■ TASK STATEMENT:
Reproduce each line verbatim, from the beginning of the items up to and including the line that contains "Chen's and crow’s foot notations.".
---- INPUT DATA
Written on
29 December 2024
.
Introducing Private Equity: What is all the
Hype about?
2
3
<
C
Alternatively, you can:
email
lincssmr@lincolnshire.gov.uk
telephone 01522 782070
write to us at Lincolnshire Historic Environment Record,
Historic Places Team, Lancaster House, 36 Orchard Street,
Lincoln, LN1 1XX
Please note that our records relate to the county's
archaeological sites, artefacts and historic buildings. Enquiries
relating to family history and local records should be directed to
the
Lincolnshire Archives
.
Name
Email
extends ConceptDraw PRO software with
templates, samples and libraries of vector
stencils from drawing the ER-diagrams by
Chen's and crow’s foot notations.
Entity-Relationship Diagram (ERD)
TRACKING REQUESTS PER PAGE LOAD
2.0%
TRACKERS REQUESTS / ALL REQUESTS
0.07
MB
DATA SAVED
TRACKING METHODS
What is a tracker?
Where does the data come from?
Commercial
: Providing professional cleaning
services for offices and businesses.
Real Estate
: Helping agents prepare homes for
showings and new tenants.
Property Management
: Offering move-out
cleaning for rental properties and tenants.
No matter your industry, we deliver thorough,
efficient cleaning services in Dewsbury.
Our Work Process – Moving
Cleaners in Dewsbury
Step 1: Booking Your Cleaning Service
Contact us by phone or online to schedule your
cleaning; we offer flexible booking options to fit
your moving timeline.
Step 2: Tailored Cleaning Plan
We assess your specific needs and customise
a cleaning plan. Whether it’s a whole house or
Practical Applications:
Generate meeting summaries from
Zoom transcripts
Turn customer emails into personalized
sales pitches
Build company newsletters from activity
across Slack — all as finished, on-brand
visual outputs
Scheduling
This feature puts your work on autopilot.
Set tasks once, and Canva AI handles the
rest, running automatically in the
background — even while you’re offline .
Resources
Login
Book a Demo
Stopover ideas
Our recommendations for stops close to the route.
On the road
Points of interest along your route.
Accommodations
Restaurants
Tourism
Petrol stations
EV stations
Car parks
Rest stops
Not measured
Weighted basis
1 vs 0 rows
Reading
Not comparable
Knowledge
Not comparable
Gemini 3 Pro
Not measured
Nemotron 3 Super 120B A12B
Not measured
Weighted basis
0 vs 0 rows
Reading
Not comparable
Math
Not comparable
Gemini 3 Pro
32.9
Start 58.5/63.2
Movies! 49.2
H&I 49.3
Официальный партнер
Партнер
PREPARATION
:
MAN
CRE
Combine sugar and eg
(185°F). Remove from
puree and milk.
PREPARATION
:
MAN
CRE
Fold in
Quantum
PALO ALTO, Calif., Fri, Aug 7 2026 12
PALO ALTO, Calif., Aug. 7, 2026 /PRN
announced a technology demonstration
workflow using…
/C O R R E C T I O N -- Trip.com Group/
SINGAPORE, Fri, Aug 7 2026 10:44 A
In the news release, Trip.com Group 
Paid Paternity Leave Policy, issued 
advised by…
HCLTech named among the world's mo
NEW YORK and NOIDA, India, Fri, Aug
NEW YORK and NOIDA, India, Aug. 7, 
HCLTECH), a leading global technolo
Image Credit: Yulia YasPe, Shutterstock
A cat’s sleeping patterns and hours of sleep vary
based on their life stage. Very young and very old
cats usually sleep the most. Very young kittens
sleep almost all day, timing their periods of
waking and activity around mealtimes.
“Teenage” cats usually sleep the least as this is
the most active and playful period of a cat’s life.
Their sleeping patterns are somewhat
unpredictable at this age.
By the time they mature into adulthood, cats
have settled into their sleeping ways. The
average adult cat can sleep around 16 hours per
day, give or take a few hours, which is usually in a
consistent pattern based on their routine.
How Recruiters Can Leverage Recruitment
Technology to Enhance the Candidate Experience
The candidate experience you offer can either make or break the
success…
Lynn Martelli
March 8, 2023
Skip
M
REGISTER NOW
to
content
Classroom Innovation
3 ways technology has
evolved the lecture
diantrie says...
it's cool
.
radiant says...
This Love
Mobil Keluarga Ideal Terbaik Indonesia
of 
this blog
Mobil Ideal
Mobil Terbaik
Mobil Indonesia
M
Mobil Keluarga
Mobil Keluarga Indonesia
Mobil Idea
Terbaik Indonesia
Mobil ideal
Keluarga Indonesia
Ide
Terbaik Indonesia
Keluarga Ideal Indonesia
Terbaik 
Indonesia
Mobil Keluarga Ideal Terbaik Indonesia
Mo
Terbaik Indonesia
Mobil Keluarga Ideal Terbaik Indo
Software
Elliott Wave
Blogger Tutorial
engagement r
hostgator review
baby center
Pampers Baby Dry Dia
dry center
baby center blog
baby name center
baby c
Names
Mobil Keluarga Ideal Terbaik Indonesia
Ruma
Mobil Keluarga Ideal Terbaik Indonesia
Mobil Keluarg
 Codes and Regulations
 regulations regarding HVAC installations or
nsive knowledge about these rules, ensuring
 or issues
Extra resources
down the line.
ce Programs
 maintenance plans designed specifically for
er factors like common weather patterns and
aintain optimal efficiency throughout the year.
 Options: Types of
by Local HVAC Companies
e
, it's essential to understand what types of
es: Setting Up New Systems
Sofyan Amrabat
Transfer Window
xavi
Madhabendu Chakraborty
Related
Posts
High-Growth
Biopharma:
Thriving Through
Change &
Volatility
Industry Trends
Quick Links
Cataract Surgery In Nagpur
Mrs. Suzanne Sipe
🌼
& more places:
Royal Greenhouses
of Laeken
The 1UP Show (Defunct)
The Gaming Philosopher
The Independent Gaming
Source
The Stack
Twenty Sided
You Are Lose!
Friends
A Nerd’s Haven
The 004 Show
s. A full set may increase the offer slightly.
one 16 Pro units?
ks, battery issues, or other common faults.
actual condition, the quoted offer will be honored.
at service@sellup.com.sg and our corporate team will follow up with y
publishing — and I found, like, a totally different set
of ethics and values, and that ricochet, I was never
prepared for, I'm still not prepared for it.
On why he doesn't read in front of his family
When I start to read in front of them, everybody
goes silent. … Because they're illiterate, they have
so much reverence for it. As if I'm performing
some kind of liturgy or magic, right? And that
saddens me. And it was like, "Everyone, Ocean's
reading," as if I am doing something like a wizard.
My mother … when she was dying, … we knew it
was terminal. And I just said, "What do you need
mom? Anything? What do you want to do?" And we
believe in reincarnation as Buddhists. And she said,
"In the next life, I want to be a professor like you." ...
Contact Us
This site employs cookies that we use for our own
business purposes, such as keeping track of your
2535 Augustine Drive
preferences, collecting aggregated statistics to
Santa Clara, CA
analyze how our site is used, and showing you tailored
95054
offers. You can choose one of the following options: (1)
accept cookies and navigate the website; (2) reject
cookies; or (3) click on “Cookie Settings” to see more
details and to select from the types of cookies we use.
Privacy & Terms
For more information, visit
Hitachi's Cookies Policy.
--------
■ EXERCISE RESPONSE:
Written on
29 December 2024
.
Introducing Private Equity: What is all the
Hype about?
2
3
<
C
Alternatively, you can:
email
lincssmr@lincolnshire.gov.uk
telephone 01522 782070
write to us at Lincolnshire Historic Environment Record,
Historic Places Team, Lancaster House, 36 Orchard Street,
Lincoln, LN1 1XX
Please note that our records relate to the county's
archaeological sites, artefacts and historic buildings. Enquiries
relating to family history and local records should be directed to
the
Lincolnshire Archives
.
Name
Email
extends ConceptDraw PRO software with
templates, samples and libraries of vector
stencils from drawing the ER-diagrams by
Chen's and crow’s foot notations.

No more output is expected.